The Pentagon is taking steps to monitor tweets and comments of senior military officials that offend them, according to The National Pulse. The surveillance effort will reportedly enable to U.S. Army’s Protective Services Battalion the authority to pinpoint a user’s location. 

The PSB is the Pentagon’s Secret Service equivalent that was designed to protect high-ranking officials in the military from “assassination, kidnapping, injury or embarrassment,” according to Army records. But recently, that scope has reportedly been expanded to include tracking social media content that espouses “negative sentiment” and “direct, indirect, and veiled” threats, as outlined in the Army’s 2022 protective services procurement document

The document details how the battalion uses “tools” and “misattribution” to conceal its presence on social media and adds that it has access to Twitter’s “firehose,” which allows it to scrounge for tweets without issue. The battalion also has access to other sites, such as 4Chan, Reddit, and YouTube. 

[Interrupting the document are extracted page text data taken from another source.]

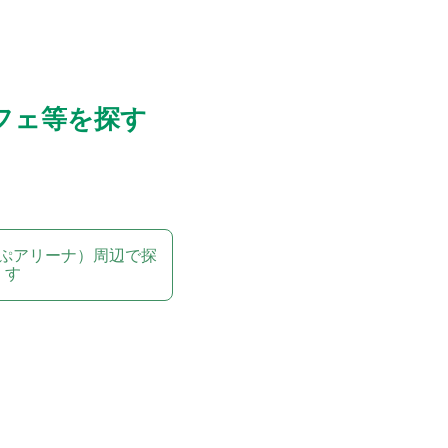
フェ等を探す
ぷアリーナ）周辺で探
す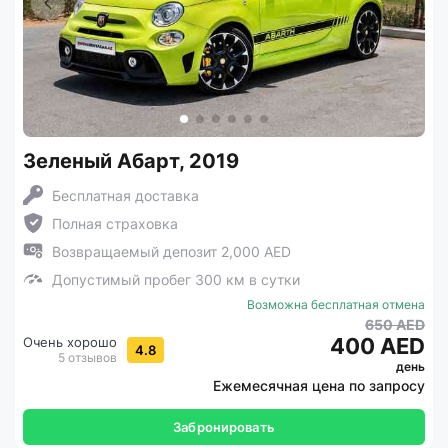
Зеленый Абарт, 2019
Бесплатная доставка
Полная страховка
Возвращаемый депозит 2,000 AED
Допустимый пробег 300 км в сутки
Возможна бесплатная отмена
650 AED
400 AED
Очень хорошо
4.8
5 отзывов
день
Ежемесячная цена по запросу
Забронировать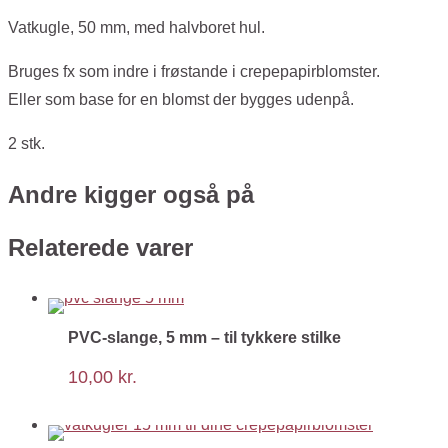
/
Vatkugle, 50 mm, med halvboret hul.
2
Bruges fx som indre i frøstande i crepepapirblomster.
stk.
Eller som base for en blomst der bygges udenpå.
Med
halvboret
2 stk.
hul.
antal
Andre kigger også på
Relaterede varer
PVC-slange, 5 mm – til tykkere stilke
10,00
kr.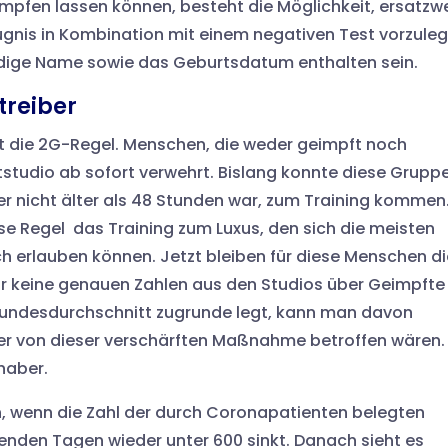
impfen lassen können, besteht die Möglichkeit, ersatzw
Zeugnis in Kombination mit einem negativen Test vorzuleg
dige Name sowie das Geburtsdatum enthalten sein.
treiber
ort die 2G-Regel. Menschen, die weder geimpft noch
tstudio ab sofort verwehrt. Bislang konnte diese Grupp
r nicht älter als 48 Stunden war, zum Training kommen.
se Regel das Training zum Luxus, den sich die meisten
h erlauben können. Jetzt bleiben für diese Menschen di
war keine genauen Zahlen aus den Studios über Geimpfte
undesdurchschnitt zugrunde legt, kann man davon
er von dieser verschärften Maßnahme betroffen wären. 
haber.
ch, wenn die Zahl der durch Coronapatienten belegten
enden Tagen wieder unter 600 sinkt. Danach sieht es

Ilia Siatitsa, program director at Privacy International, said that monitoring comments for “crimes and terrorist threats” may be legally valid, but added that making a negative comment about someone does not constitute grounds for surveillance operations. Siatitsa continued to say that expression “is a quintessential part of democratic society.”

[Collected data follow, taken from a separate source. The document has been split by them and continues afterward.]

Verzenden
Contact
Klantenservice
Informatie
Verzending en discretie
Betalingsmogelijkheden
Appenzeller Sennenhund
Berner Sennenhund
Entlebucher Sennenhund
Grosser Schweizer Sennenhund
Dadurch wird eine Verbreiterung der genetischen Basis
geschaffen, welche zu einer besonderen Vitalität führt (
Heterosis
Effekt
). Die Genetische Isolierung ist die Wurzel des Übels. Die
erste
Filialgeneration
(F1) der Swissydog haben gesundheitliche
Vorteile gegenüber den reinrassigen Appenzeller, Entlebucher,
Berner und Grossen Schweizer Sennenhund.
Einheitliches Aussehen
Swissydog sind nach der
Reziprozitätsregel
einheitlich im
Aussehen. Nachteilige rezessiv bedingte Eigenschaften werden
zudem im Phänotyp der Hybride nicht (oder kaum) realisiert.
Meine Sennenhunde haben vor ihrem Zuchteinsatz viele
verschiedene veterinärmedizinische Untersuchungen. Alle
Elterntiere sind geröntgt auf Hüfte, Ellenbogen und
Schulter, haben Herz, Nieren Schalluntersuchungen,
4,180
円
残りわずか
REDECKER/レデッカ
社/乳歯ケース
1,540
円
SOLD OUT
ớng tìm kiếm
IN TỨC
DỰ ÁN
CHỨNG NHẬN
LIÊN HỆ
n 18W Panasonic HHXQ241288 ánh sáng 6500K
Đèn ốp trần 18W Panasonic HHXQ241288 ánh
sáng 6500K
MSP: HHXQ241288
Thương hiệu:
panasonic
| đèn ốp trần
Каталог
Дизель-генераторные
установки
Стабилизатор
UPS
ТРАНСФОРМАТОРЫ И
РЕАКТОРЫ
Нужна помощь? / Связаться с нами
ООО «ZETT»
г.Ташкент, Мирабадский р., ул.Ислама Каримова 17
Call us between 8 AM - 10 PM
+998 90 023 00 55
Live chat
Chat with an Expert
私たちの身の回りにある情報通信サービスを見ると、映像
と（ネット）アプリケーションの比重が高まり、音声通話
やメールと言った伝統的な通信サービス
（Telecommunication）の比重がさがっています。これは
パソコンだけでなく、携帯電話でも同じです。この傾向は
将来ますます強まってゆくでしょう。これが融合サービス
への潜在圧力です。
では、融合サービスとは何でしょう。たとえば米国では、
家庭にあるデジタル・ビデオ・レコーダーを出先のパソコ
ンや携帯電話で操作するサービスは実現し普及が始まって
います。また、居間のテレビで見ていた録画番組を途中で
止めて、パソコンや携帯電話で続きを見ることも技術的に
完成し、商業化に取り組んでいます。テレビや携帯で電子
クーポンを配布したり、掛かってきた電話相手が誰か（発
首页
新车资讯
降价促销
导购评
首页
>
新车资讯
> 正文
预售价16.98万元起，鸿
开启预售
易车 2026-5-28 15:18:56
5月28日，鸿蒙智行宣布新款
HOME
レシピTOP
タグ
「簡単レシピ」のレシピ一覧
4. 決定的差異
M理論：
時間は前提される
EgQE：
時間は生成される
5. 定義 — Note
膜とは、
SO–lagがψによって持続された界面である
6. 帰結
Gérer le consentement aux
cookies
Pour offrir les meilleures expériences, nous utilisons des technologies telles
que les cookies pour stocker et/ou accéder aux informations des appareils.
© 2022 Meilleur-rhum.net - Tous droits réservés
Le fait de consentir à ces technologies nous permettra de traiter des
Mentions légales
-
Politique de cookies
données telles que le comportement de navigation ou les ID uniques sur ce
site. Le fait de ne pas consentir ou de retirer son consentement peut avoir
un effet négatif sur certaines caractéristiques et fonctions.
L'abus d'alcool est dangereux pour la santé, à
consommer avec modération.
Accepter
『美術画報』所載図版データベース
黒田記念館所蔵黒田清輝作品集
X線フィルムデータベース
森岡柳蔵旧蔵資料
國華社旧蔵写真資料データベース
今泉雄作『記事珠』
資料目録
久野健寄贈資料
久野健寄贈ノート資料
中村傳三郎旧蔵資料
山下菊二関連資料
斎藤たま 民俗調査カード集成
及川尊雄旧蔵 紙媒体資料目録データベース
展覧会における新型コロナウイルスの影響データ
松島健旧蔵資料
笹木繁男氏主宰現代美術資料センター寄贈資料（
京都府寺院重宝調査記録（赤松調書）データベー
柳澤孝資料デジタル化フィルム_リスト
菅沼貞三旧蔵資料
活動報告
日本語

Nevertheless, countering “disinformation” has gained a foothold in the federal government. When Elon Musk took over Twitter, it was revealed that the FBI colluded with Twitter executives to censor the New York Post’s Hunter Biden laptop story. 

The news comes as Joint Chiefs of Staff General Mark Milley will retire later this year. He was previously lambasted across social media for blaming the Capitol riot on “white rage” and notoriously defended critical race theory at a time when many pointed out the politicization of the military, according to American Pigeon. Milley was also criticized for going behind former President Donald Trump’s back and calling Chinese General Li.